PropRAG tackles the limitations of traditional RAG by adopting context-rich propositions as knowledge units and introducing an offline proposition graph with an online, LLM-free beam search to discover multi-hop reasoning paths. The framework couples a two-stage retrieval strategy—Stage 1 coarse subgraph induction via PPR and Stage 2 beam-search path discovery and ranking—to efficiently assemble coherent evidence chains without online LLM calls. Empirical results on MuSiQue, 2Wiki, and HotpotQA show state-of-the-art zero-shot Recall@5 and F1, with ablations confirming the value of propositions, graph guidance, and beam search. Efficiency analysis indicates a favorable offline-online trade-off: higher upfront proposition extraction costs yield significantly better retrieval quality while avoiding costly online LLM inference during retrieval, enabling practical multi-hop evidence gathering for LLMs.

Abstract

Retrieval Augmented Generation (RAG) has become the standard approach for equipping Large Language Models (LLMs) with up-to-date knowledge. However, standard RAG, relying on independent passage retrieval, often fails to capture the interconnected nature of information required for complex, multi-hop reasoning. While structured RAG methods attempt to address this using knowledge graphs built from triples, we argue that the inherent context loss of triples (context collapse) limits the fidelity of the knowledge representation. We introduce PropRAG, a novel RAG framework that shifts from triples to context-rich propositions and introduces an efficient, LLM-free online beam search over proposition paths to discover multi-step reasoning chains. By coupling a higher-fidelity knowledge representation with explicit path discovery, PropRAG achieves state-of-the-art zero-shot Recall@5 and F1 scores on 2Wiki, HotpotQA, and MuSiQue, advancing non-parametric knowledge integration by improving evidence retrieval through richer representation and efficient reasoning path discovery.

Paper Structure

This paper contains 24 sections, 1 equation, 5 figures, 6 tables.

Figures (5)

  • Figure 1: Comparison of a traditional Knowledge Graph (KG) versus a Proposition Graph for a complex passage. Left: The triple-based KG struggles to natively represent provenance ("archival records") and conditional clauses. It results in disconnected facts where the crucial context (the conditionality of the Emancipation Proclamation taking effect) is omitted, leading to context loss. Right: The PropRAG proposition graph utilizes implicit hyper-edges (fully connected cliques within shaded ovals) to link all entities co-occurring within a single, context-rich proposition. This structure directly preserves nuances like conditionality and provenance.
  • Figure 2: The two-stage online retrieval architecture of PropRAG. Stage 1 (Coarse Filtering): Employs exploratory PPR (high damping factor) on the full proposition graph $G$ to induce a focused, relevant subgraph ($G_{sub}$).
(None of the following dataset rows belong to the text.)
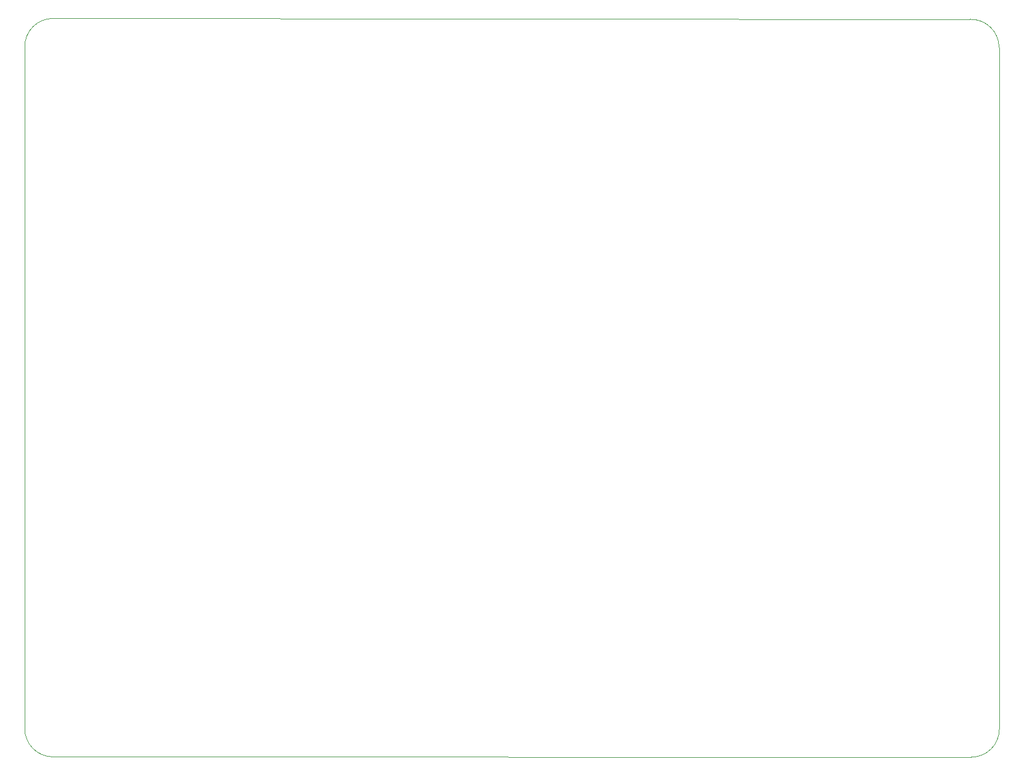
<source format=gm1>
G04 #@! TF.GenerationSoftware,KiCad,Pcbnew,(6.0.7)*
G04 #@! TF.CreationDate,2023-03-20T22:10:27-05:00*
G04 #@! TF.ProjectId,ScienceMotorController,53636965-6e63-4654-9d6f-746f72436f6e,rev?*
G04 #@! TF.SameCoordinates,Original*
G04 #@! TF.FileFunction,Profile,NP*
%FSLAX46Y46*%
G04 Gerber Fmt 4.6, Leading zero omitted, Abs format (unit mm)*
G04 Created by KiCad (PCBNEW (6.0.7)) date 2023-03-20 22:10:27*
%MOMM*%
%LPD*%
G01*
G04 APERTURE LIST*
G04 #@! TA.AperFunction,Profile*
%ADD10C,0.100000*%
G04 #@! TD*
G04 #@! TA.AperFunction,Profile*
%ADD11C,0.050000*%
G04 #@! TD*
G04 APERTURE END LIST*
D10*
X213788318Y-138096318D02*
G75*
G03*
X217852318Y-134032318I-18J4064018D01*
G01*
D11*
X81534000Y-31623000D02*
X213614000Y-31750001D01*
X217806983Y-35814000D02*
X217852318Y-134032318D01*
D10*
X81534000Y-31623000D02*
G75*
G03*
X77470000Y-35687000I0J-4064000D01*
G01*
X77470000Y-35687000D02*
X77470000Y-133985000D01*
D11*
X213788318Y-138096318D02*
X81534000Y-138049000D01*
X217806983Y-35814000D02*
G75*
G03*
X213614000Y-31750001I-4065983J0D01*
G01*
D10*
X77470000Y-133985000D02*
G75*
G03*
X81534000Y-138049000I4064000J0D01*
G01*
M02*

</source>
Stage 2 (Fine Reasoning): Executes a graph-guided beam search on $G_{sub}$ to discover explicit reasoning paths (illustrated in Figure \ref{['fig:qualitative_beam_main']}), generates refined relevance signals based on these paths, applies exploitative PPR (low damping factor) on $G_{sub}$ using the refined signals, and selects the final top-$k_{out}$ evidence passages.
  • Figure 3: Running Example: Beam search execution ($L_{max}=3$) for a MuSiQue query, illustrating the discovery of a multi-hop reasoning path in PropRAG. Proposition text is abridged for clarity.
  • Figure 4: LLM prompt for Entity Extraction. This prompt aims for comprehensive entity identification beyond standard NER.
  • Figure 5: LLM prompt for Proposition Extraction. This prompt emphasizes contextual completeness and adherence to pre-identified entities.